Why Tethering an iPhone 3G to a Laptop Doesn't Make Sense

There's been a lot of discussion on Mac-related websites about whether the iPhone 3G should support tethering to a laptop or desktop computer. For those of you who aren't familiar with the term, Wikipedia defines tethering as follows:

Tethering in cellular wireless is the connection of a non-mobile device (e.g. desktop computer, notebook computer, laptop computer), to a mobile device (e.g. cell phone) PDA like Palm Treo, Motorola Q, BlackBerry or Air Card for the purpose of wireless Internet access by the non-mobile "tethered" device.

Several phones already on sale on the AT&T, Verizon Wireless, and Sprint networks already support tethering. The unlimited data plan rates charged by the carriers for devices that support tethering are significantly higher than the proposed data plan rate for the iPhone 3G. As a result, some people who are planning to buy an iPhone 3G say that they will pay a higher data plan rate if they are allowed to tether their new iPhone to a laptop.

I don't think iPhone 3G owners would be happy with the performance of their iPhones if tethering were allowed. The reason is that tethering would consume a great deal more of the iPhone's power than most people realize.

I've made several trips from Trenton, NJ to New York Penn Station on the New Jersey Transit Northeast Corridor rail line over the past month. Each time I arrive in Manhattan, I am surprised that the battery level on my iPhone is low. The reason is that there are dead spots on the AT&T network that overlap the Northeast Corridor right of way, and the iPhone boosts its signal to stay connected when in those areas.

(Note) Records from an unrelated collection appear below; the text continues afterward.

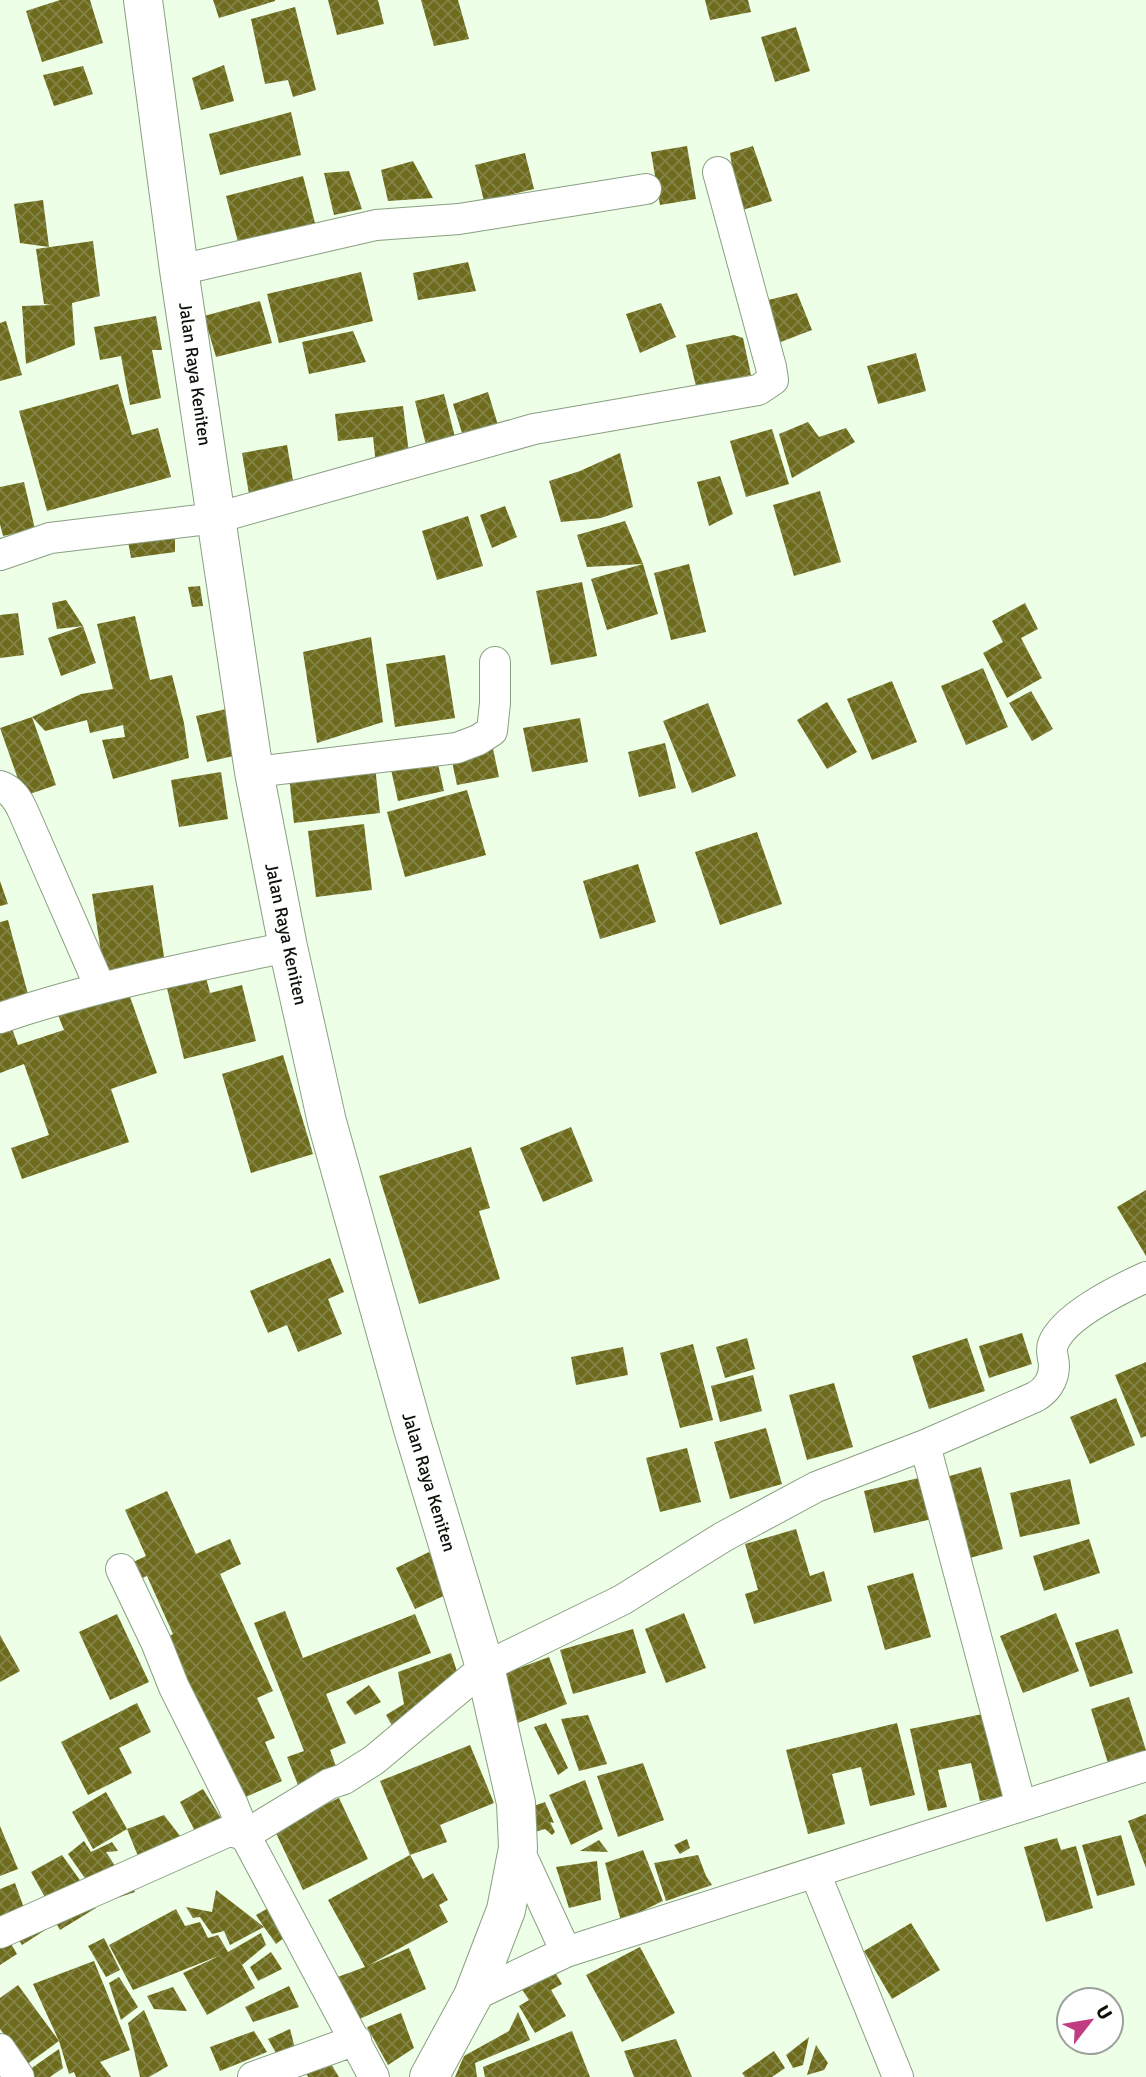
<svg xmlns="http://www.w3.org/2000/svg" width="1146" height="2077" font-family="Signika,sans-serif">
  <defs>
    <pattern id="building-cross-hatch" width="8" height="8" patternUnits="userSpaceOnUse" patternTransform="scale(1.75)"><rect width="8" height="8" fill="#6e6c1c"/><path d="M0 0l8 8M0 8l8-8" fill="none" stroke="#84834a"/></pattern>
  </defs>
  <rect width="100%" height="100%" fill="#edffe6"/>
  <path fill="url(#building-cross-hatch)" d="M 60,0 L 90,0 L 103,43 L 42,62 L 26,11 Z
    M 213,0 L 275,0 L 275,1 L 219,18 Z
    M 328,0 L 378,0 L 384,24 L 337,35 Z
    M 421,0 L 458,0 L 469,39 L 434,46 Z
    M 705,0 L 748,0 L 751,12 L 710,20 Z
    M 295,7 L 316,90 L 293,97 L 288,80 L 265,84 L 251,19 Z
    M 796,27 L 810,71 L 775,82 L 761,37 Z
    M 224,65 L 234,101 L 201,110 L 192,78 Z
    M 83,66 L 93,94 L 54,106 L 43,75 Z
    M 291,112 L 301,155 L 220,175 L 209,134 Z
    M 687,146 L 696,199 L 660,205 L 651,152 Z
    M 753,146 L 772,201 L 739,211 L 730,153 Z
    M 525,153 L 534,189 L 484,201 L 475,165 Z
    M 413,161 L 433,198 L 388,201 L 381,170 Z
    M 349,171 L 362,209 L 334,215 L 324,173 Z
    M 303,176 L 315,223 L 238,242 L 226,196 Z
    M 43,200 L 49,247 L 20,243 L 14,204 Z
    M 93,241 L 100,296 L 72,303 L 75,345 L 26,364 L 22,306 L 52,305 L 44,304 L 36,249 Z
    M 468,262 L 476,291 L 418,300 L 413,273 Z
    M 361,272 L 373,321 L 279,343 L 267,294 Z
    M 797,293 L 812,330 L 770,346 L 760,302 Z
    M 260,301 L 272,343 L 216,357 L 204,316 Z
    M 661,303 L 676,337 L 640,353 L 626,314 Z
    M 156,316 L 162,350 L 152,350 L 161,398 L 130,405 L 121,356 L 100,360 L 94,327 Z
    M 6,321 L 22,375 L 0,381 L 0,323 Z
    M 353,331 L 366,362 L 309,374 L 302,342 Z
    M 734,335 L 743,338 L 751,375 L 696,386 L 686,345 Z
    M 916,353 L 926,391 L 878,404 L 867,366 Z
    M 118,384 L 132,435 L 158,428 L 171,477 L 47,511 L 19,411 Z
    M 488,392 L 501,435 L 466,446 L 453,404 Z
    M 444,394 L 458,449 L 429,457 L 415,401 Z
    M 403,406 L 410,461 L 376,465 L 373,437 L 338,441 L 335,414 Z
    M 808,422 L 819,437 L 846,428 L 855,442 L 792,478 L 779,434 Z
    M 772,429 L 789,484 L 746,497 L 730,441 Z
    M 287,445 L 294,486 L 249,494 L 242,453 Z
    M 620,453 L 633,507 L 601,518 L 561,522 L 549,481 L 580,471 Z
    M 720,476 L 733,514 L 709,526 L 697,482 Z
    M 24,482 L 35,529 L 3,536 L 0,524 L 0,487 Z
    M 820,491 L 841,562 L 794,576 L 773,505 Z
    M 505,506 L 517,537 L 492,548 L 480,515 Z
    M 468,516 L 483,566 L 437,580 L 422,531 Z
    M 625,521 L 643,564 L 587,567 L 577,535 Z
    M 175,531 L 175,552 L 131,558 L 127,536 Z
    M 643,564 L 658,614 L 607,630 L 591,579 Z
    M 689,564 L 706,632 L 671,640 L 654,573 Z
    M 582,582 L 597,656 L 551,665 L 536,591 Z
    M 200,586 L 203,606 L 192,607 L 188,587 Z
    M 66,600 L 83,626 L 57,629 L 52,603 Z
    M 1025,603 L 1038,629 L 1021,638 L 1042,678 L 1007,698 L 983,653 L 1003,642 L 992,621 Z
    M 18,613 L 24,655 L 0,658 L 0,615 Z
    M 135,616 L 150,680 L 172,675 L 184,723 L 189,758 L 113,779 L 102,740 L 125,737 L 123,725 L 90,733 L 87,720 L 45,731 L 32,717 L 81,694 L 113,689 L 97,624 Z
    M 83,626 L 96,663 L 61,676 L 48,638 Z
    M 371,637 L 383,722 L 317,743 L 303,652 Z
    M 445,655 L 455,718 L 395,727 L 386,664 Z
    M 983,668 L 1008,727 L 966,745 L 941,686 Z
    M 892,681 L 917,742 L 872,760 L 847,699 Z
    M 1031,691 L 1053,729 L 1032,741 L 1009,703 Z
    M 827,702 L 857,752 L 827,769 L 797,720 Z
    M 708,703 L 736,776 L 692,793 L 663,721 Z
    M 226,709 L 238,755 L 207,762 L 196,716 Z
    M 32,717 L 56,785 L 24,796 L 0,728 Z
    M 580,718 L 588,762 L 532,772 L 523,728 Z
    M 665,743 L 676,788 L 639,797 L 628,752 Z
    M 492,744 L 499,777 L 457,785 L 450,752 Z
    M 436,755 L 444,791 L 398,801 L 390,765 Z
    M 375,766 L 380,813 L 294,823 L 289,776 Z
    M 221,772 L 228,819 L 179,827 L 171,780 Z
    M 467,790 L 486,855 L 405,877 L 387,812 Z
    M 364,824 L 372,890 L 316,897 L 308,831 Z
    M 757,832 L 782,904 L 720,925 L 695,852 Z
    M 638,864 L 656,922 L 600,939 L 583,881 Z
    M 0,881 L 8,904 L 0,906 Z
    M 153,885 L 165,963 L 104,972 L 92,894 Z
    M 8,920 L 29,998 L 0,1005 L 0,922 Z
    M 204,970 L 210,993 L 242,985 L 256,1041 L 184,1059 L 165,980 Z
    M 128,991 L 157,1073 L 111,1089 L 129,1142 L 22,1179 L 11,1148 L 49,1135 L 24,1064 L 0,1073 L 0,1027 L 10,1023 L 18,1045 L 64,1030 L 58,1015 Z
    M 283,1055 L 313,1154 L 251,1173 L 222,1074 Z
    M 571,1127 L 593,1181 L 543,1202 L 520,1148 Z
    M 471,1147 L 490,1208 L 479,1211 L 500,1279 L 419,1304 L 379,1176 Z
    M 1146,1190 L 1146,1256 L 1117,1207 Z
    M 330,1258 L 344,1292 L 328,1299 L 342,1334 L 298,1352 L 287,1325 L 268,1333 L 250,1291 Z
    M 1022,1333 L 1032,1364 L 989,1378 L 979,1346 Z
    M 747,1338 L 755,1369 L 725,1378 L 716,1347 Z
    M 967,1338 L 985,1391 L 929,1409 L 912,1356 Z
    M 693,1344 L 713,1420 L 680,1428 L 660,1353 Z
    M 623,1347 L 628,1375 L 576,1385 L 571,1357 Z
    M 1146,1362 L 1146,1436 L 1141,1438 L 1115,1375 Z
    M 753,1375 L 762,1411 L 720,1422 L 711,1386 Z
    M 834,1383 L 853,1447 L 807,1460 L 789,1395 Z
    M 1116,1398 L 1135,1445 L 1090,1464 L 1070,1417 Z
    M 766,1428 L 782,1484 L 730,1499 L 714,1442 Z
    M 687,1448 L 701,1502 L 660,1512 L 646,1458 Z
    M 981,1467 L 1003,1549 L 955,1562 L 932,1481 Z
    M 927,1476 L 936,1518 L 874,1533 L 864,1491 Z
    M 1070,1479 L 1080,1524 L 1020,1537 L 1010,1493 Z
    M 167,1491 L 196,1554 L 230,1539 L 241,1564 L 220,1574 L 273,1691 L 257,1698 L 275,1738 L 265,1742 L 282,1781 L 239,1800 L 161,1640 L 173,1634 L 147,1576 L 134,1582 L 127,1565 L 146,1556 L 125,1510 Z
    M 796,1529 L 810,1576 L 824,1571 L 832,1601 L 754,1624 L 745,1594 L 758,1590 L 745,1544 Z
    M 1089,1539 L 1100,1573 L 1044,1591 L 1033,1556 Z
    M 429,1552 L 448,1594 L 415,1609 L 396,1568 Z
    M 913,1573 L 931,1637 L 885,1650 L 867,1586 Z
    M 285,1611 L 303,1658 L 415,1614 L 431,1653 L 326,1694 L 346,1743 L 330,1750 L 340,1777 L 301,1793 L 287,1757 L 304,1751 L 254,1623 Z
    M 684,1613 L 706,1668 L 666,1683 L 645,1629 Z
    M 1056,1613 L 1079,1671 L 1023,1693 L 1000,1636 Z
    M 117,1614 L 149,1682 L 110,1700 L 79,1632 Z
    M 633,1629 L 646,1673 L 573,1694 L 560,1650 Z
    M 1118,1629 L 1133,1673 L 1090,1687 L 1075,1643 Z
    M 0,1635 L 20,1671 L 0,1682 Z
    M 451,1653 L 463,1690 L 398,1736 L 386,1715 L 404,1704 L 398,1672 Z
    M 549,1657 L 567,1704 L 515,1724 L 497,1676 Z
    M 369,1685 L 381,1702 L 355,1715 L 346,1702 Z
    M 1129,1697 L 1146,1750 L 1108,1763 L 1091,1709 Z
    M 137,1703 L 151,1732 L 119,1748 L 132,1773 L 88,1795 L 61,1742 Z
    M 997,1711 L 1015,1794 L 980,1801 L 971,1763 L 938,1770 L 947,1807 L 928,1811 L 910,1729 Z
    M 588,1715 L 607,1764 L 579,1771 L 561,1719 Z
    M 546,1723 L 568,1768 L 558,1775 L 534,1727 Z
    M 897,1723 L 915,1795 L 870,1806 L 861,1767 L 832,1774 L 845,1824 L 808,1834 L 786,1750 Z
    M 470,1745 L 494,1803 L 440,1825 L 447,1842 L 410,1855 L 380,1781 Z
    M 643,1763 L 664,1820 L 618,1837 L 597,1776 Z
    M 585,1780 L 603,1829 L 571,1845 L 549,1795 Z
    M 203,1789 L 221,1818 L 196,1833 L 180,1802 Z
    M 106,1792 L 127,1829 L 93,1849 L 72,1812 Z
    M 339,1798 L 368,1859 L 303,1890 L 274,1829 Z
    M 545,1802 L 554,1823 L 550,1822 L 555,1832 L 552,1835 L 545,1829 L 531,1833 L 525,1809 Z
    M 1146,1814 L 1146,1868 L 1128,1821 Z
    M 164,1815 L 180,1836 L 140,1861 L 127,1829 Z
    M 0,1826 L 18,1869 L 0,1876 Z
    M 1121,1835 L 1135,1885 L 1097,1896 L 1082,1845 Z
    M 1057,1838 L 1061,1850 L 1076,1846 L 1093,1908 L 1046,1922 L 1024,1847 Z
    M 687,1839 L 690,1848 L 680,1854 L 674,1845 Z
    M 599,1840 L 608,1852 L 580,1851 Z
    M 84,1841 L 91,1852 L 112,1842 L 118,1851 L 106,1852 L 119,1872 L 125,1870 L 135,1892 L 105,1902 L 91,1887 L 68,1854 Z
    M 643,1850 L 663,1901 L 621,1921 L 605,1863 Z
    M 62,1855 L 82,1883 L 46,1899 L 31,1872 Z
    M 410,1855 L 423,1879 L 433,1873 L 448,1900 L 439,1905 L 448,1922 L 369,1965 L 409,1948 L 426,1989 L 353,2022 L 332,1979 L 365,1967 L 328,1900 Z
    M 698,1855 L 706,1876 L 712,1885 L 666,1901 L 654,1863 Z
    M 597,1861 L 601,1900 L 569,1908 L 556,1867 Z
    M 15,1883 L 24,1908 L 38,1899 L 53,1925 L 22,1945 L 6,1919 L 0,1917 L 0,1889 Z
    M 81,1888 L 96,1908 L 60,1930 L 47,1907 Z
    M 216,1890 L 264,1927 L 256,1915 L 272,1906 L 289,1934 L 276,1944 L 264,1927 L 230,1945 L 224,1931 L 212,1934 L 200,1917 L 193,1918 L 186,1907 L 212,1912 Z
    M 176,1909 L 185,1926 L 200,1922 L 208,1938 L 218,1935 L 228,1952 L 261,1933 L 266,1945 L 242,1965 L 255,1988 L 207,2015 L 183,1973 L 221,1955 L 133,1990 L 109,1945 Z
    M 911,1923 L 940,1970 L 892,1999 L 864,1951 Z
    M 0,1925 L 17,1954 L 0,1965 Z
    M 104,1938 L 120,1970 L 106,1977 L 88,1946 Z
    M 640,1947 L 675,2013 L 622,2042 L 586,1975 Z
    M 271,1952 L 282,1969 L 258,1981 L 250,1967 Z
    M 94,1961 L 130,2050 L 100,2062 L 111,2077 L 76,2077 L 74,2072 L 69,2074 L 59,2041 L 26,2065 L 0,2029 L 0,1998 L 18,1985 L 59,2041 L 33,1984 Z
    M 553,1969 L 562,1984 L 551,1990 L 566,2016 L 535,2033 L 519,2006 L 529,2000 L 521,1988 Z
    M 119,1977 L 138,2007 L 121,2020 L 109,1983 Z
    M 289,1986 L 299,2007 L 253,2022 L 245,2007 Z
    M 173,1987 L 187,2011 L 154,2009 L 147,1996 Z
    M 144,2010 L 168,2066 L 149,2077 L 140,2077 L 128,2023 Z
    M 518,2012 L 530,2040 L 475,2063 L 477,2077 L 455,2077 L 464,2056 L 509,2031 Z
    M 401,2013 L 414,2048 L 388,2065 L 367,2027 Z
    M 290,2029 L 300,2068 L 290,2077 L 268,2039 Z
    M 254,2031 L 267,2052 L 220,2071 L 210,2047 Z
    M 572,2031 L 590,2077 L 485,2077 L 483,2067 Z
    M 809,2037 L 803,2065 L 793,2068 L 786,2055 Z
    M 676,2039 L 692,2077 L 634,2077 L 624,2051 Z
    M 816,2045 L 828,2063 L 824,2070 L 807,2075 Z
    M 59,2049 L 63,2068 L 50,2077 L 28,2077 L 26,2072 Z
    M 774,2051 L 785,2068 L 772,2077 L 745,2077 L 742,2073 Z
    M 328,2059 L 339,2077 L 308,2077 L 305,2070 Z"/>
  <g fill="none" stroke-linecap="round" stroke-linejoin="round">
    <g stroke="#8a9f82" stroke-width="32">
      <path id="street" d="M 179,270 L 376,225 L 459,219 L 646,189
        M 0,555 L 50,538 L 216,518 L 534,429 L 758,390 L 773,380 L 771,367 L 718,172
        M 254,772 L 457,748 L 478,740 L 492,731 L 495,703 L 495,662
        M 0,786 C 12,790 18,800 23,811 L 100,987
        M 0,1018 C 94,986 191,967 288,947
        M 925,1445 L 1021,1806
        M 121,1569 L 156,1642 L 174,1687 L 233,1805 L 245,1835 L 329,1784 L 344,1779 L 374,1760 L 485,1667 L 622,1600 L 723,1537 L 816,1487 L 925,1445 L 1035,1397 C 1046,1391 1054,1380 1054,1366 C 1054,1358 1050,1352 1053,1344 C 1064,1316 1120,1289 1146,1277
        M 518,1848 L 566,1952
        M 815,1873 L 898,2077
        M 0,1933 L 229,1831 L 245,1835 L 374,2077
        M 473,1996 L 566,1952 L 1146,1766
        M 0,2049 L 19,2077
        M 253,2077 L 356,2040"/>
    </g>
    <g stroke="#8a9f82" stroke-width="40">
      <path id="secondary" d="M 143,0 L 179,270 L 254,772 L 288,947 L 327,1122 L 413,1429 L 485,1667 L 516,1803 L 518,1848 L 506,1910 L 473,1996 L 429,2077"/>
    </g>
    <use href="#street" stroke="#fff" stroke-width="30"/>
    <use href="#secondary" stroke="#fff" stroke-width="38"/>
  </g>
  <g text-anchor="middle" stroke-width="7" stroke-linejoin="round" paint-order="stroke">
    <g font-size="18" fill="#0b1309" stroke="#fff">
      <text transform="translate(195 374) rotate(82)" y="6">Jalan Raya Keniten</text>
      <text transform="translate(286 934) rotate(78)" y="6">Jalan Raya Keniten</text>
      <text transform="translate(429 1482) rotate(73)" y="6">Jalan Raya Keniten</text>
    </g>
  </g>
  <g transform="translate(1090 2021) rotate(59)"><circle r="33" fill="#ffffff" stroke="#9da19d" stroke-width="2"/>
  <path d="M0-5L12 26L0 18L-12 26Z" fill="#c13d81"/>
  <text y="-10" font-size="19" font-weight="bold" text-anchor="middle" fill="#0b1309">U</text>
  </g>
</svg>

Imagine what would happen if you combine that with trying to maintain a constant 3G data connection and a constant Bluetooth connection to a laptop over a 75 to 90 minute trip. The battery will be substantially depleted by the time you step off the train.

Most of the 3G phones that support tethering also have replaceable batteries. The big reason why is that these handsets consume a lot more power than they would if they were sitting in your pocket, or even if you use it constantly on a voice call.

At this point in the development of battery technology, the form factor that Apple has chosen is the biggest single impediment to tethering the iPhone 3G to any other device.